I have a database of resume data in json format which I am trying to transform. One of the sections in each jsib is work_history, this is in the form of a json array i.e.
"work_experience":[
{
"job_title":"title",
"job_description":"description"
},
{
"job_title":"title",
"job_description":"description"
}
]
I am iterating over each resume (json file) and importing this data into a new table using dbt and postgreSQL with each element of the array being a new row with the associated metadata of the resume. Here is the code I used for this
select
json_array_elements(rjt.raw_json::json -> 'data' -> 'work_experience') as we,
json_array_elements(rjt.raw_json::json -> 'data' -> 'work_experience') -> 'job_title' as "name",
rjt.uuid as uuid
from raw_json_table rjt
The last thing that I need to do is add a column that lists the index that each job came from within its individual workexperience array i.e. if a job was the third element in the array it would have a 2 in the "source_location" column. How can I generate this index such that it starts at 0 for each new json file.

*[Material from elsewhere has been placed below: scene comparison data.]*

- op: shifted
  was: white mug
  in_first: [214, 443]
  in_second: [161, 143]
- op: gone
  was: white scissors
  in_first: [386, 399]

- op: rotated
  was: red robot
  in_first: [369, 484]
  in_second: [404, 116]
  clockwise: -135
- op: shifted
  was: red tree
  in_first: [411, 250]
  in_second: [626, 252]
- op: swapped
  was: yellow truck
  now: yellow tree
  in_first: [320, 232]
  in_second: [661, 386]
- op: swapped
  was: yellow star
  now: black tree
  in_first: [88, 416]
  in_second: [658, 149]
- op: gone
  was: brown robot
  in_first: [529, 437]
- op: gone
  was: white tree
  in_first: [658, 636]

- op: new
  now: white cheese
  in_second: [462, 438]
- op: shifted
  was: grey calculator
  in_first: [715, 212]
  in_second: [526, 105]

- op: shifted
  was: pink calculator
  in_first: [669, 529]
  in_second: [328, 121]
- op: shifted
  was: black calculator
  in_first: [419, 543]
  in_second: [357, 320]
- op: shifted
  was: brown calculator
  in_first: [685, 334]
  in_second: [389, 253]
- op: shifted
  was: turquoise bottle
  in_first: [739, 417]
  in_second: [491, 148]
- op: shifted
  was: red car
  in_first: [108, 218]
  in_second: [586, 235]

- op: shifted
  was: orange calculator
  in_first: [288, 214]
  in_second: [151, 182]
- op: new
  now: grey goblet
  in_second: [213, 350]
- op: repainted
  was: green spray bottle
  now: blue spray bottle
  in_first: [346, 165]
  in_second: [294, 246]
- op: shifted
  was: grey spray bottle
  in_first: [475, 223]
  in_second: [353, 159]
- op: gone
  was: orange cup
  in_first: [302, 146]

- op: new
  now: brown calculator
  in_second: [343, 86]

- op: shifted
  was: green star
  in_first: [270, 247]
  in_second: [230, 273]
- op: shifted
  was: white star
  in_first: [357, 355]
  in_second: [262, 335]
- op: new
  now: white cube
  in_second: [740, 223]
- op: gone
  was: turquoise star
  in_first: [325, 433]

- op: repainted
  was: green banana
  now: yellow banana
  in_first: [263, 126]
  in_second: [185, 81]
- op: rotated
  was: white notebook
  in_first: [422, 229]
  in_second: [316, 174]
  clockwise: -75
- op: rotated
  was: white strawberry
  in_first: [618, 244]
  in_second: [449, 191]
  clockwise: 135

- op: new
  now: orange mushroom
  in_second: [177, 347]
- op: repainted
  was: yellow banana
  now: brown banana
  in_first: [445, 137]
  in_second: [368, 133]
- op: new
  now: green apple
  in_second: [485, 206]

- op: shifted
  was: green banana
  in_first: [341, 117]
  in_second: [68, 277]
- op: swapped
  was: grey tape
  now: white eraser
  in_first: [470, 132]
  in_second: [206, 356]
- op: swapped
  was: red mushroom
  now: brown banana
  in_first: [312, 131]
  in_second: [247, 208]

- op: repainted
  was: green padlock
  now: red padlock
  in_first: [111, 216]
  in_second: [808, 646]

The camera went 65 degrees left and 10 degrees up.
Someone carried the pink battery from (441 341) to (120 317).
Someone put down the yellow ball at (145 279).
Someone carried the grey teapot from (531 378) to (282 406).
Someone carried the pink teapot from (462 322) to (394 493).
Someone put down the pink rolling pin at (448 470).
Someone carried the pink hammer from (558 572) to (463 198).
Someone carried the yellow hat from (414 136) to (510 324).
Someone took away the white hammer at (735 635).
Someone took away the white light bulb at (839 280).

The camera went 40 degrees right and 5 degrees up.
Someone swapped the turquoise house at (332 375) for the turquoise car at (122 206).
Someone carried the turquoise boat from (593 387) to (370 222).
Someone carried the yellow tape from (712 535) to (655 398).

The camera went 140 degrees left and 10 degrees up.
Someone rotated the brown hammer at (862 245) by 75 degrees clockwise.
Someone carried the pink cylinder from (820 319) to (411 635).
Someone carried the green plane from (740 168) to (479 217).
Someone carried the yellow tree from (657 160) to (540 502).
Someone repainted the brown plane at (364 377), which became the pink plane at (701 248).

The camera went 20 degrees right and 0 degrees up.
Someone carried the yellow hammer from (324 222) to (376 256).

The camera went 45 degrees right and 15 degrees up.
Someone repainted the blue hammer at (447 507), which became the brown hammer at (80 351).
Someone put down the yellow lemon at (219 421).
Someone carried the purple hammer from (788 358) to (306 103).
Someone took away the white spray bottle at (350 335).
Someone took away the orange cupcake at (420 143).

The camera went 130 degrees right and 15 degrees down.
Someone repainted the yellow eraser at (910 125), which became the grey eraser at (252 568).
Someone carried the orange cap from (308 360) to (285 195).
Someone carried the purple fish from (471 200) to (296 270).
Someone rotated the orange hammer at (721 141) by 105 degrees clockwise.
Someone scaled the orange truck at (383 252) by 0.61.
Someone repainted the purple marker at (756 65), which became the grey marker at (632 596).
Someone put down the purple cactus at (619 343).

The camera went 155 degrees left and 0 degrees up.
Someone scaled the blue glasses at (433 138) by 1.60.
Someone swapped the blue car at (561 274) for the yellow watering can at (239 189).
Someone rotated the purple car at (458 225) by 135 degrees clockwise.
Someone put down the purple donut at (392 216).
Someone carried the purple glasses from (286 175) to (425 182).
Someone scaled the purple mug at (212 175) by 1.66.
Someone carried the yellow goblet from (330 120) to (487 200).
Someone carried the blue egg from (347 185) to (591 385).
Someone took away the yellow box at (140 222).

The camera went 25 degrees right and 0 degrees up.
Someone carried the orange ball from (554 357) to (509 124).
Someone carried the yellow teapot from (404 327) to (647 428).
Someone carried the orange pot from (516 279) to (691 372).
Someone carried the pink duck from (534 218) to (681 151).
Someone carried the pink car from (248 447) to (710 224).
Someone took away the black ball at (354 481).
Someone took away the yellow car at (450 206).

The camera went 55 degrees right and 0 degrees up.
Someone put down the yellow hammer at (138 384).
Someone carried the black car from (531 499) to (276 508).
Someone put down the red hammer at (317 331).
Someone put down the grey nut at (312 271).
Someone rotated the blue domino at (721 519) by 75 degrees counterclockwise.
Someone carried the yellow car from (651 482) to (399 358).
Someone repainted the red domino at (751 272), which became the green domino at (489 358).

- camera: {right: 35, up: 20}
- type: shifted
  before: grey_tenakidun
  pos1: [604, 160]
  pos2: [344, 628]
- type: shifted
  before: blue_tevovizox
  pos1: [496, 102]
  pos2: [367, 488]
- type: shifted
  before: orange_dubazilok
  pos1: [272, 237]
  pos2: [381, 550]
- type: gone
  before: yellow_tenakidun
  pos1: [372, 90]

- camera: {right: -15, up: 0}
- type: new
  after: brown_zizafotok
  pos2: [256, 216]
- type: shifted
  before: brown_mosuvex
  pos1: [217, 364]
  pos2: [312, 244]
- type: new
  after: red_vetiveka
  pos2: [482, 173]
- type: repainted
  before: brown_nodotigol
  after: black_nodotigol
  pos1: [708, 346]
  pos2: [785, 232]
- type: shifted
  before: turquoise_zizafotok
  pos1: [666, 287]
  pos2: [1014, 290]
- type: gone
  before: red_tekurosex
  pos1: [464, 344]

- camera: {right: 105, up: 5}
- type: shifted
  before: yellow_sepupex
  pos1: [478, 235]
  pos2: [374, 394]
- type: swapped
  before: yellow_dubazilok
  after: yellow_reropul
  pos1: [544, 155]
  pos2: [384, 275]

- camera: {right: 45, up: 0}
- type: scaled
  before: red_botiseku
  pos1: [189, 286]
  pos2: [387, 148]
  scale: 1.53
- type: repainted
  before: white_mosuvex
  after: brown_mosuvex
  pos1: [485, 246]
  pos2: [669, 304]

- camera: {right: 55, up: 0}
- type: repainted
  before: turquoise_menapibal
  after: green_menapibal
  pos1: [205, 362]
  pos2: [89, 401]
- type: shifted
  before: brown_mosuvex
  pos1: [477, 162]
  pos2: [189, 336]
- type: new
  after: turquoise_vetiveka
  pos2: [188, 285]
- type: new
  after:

CodePudding user response:
Move the function to the FROM clause (where set-returning functions should be used). Then you can use with ordinality
which also returns a column that indicates the index inside the array
select w.experience as we,
w.experience ->> 'job_title' as "name",
w.experience ->> 'job_description' as "description",
w.idx as "index",
rjt.uuid as uuid
from raw_json_table rjt
left join json_array_elements(rjt.raw_json::json -> 'data' -> 'work_experience') with ordinality
as w(experience, idx) on true
The left join
is necessary so that rows from raw_json_table
that don't contain array elements are still included.